**THE REQUEST**
Return each line from the entries below that contains the string "position".

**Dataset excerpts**

▼

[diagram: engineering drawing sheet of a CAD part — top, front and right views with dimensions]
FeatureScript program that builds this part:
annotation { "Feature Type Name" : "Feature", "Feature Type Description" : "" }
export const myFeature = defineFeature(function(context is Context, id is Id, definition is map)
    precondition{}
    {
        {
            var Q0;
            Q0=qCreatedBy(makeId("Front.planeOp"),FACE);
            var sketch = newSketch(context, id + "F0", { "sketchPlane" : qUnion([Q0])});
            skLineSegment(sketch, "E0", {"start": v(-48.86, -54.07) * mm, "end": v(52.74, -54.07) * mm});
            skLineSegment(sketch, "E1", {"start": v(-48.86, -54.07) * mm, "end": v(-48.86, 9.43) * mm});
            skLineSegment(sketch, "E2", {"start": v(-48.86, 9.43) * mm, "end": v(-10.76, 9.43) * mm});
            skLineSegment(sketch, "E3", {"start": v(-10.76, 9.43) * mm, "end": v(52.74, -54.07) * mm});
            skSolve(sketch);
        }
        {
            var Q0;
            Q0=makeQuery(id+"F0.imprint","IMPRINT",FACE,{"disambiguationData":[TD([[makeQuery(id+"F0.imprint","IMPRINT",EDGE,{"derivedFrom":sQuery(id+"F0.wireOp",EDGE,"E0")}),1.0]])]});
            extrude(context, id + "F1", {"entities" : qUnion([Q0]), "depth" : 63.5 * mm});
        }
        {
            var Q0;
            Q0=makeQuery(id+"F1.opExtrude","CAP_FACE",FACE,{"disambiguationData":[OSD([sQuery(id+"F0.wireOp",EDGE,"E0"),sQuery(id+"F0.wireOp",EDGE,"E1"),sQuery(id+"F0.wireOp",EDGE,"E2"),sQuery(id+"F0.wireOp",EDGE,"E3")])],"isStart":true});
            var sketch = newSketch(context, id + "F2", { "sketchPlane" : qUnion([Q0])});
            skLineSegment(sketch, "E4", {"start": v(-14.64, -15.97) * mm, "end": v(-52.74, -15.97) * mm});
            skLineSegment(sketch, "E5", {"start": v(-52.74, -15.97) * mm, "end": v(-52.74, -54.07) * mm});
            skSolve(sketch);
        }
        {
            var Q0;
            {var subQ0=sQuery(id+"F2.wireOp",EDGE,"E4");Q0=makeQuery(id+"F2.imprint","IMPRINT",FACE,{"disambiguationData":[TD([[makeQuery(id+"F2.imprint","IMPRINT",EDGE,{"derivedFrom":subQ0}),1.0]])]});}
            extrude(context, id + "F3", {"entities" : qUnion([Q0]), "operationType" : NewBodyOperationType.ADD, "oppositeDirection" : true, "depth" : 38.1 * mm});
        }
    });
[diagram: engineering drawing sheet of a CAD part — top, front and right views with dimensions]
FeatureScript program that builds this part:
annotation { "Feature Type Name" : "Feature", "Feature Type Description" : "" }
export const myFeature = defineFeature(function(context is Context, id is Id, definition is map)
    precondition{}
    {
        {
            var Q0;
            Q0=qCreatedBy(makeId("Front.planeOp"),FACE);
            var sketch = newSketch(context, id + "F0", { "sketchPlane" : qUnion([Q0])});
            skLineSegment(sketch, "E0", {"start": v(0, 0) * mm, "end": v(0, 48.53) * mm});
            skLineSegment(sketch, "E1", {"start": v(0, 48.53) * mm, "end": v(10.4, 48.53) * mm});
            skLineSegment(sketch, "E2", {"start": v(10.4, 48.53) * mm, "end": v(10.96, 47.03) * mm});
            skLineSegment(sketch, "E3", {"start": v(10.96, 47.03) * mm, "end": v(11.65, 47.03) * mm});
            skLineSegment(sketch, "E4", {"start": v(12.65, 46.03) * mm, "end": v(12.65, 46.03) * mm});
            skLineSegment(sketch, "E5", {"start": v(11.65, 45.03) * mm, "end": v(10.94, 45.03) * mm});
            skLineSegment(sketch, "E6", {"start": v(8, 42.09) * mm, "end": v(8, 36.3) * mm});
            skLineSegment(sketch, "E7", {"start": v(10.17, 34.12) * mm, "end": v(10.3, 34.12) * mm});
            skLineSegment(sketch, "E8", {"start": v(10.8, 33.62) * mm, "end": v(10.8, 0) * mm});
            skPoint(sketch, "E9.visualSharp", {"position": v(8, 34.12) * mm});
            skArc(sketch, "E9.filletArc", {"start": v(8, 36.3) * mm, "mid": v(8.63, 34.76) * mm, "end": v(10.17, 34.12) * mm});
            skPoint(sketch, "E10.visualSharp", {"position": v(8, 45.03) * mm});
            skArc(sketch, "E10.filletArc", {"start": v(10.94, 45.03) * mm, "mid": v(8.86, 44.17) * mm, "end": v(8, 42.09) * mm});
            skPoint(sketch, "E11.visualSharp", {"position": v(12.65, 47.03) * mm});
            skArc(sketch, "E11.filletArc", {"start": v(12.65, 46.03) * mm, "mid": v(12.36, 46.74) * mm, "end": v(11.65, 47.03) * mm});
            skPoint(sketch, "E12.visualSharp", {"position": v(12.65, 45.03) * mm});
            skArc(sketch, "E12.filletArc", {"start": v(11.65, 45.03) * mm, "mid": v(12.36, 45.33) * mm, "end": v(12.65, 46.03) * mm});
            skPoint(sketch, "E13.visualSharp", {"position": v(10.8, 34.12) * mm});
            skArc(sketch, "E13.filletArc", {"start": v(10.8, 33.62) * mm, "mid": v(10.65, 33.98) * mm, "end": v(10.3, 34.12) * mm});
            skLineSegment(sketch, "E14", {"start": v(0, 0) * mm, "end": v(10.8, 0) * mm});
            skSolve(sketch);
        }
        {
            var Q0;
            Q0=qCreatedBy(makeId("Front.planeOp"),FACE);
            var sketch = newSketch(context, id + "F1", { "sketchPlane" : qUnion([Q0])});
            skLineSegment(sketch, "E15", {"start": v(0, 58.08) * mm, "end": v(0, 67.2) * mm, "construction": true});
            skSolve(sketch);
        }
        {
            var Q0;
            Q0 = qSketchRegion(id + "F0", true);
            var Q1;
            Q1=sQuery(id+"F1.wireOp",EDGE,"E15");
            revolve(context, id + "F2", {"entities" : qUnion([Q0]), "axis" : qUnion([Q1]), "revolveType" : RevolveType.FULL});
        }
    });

▲

**EXERCISE ANSWER**
            skPoint(sketch, "E9.visualSharp", {"position": v(8, 34.12) * mm});
            skPoint(sketch, "E10.visualSharp", {"position": v(8, 45.03) * mm});
            skPoint(sketch, "E11.visualSharp", {"position": v(12.65, 47.03) * mm});
            skPoint(sketch, "E12.visualSharp", {"position": v(12.65, 45.03) * mm});
            skPoint(sketch, "E13.visualSharp", {"position": v(10.8, 34.12) * mm});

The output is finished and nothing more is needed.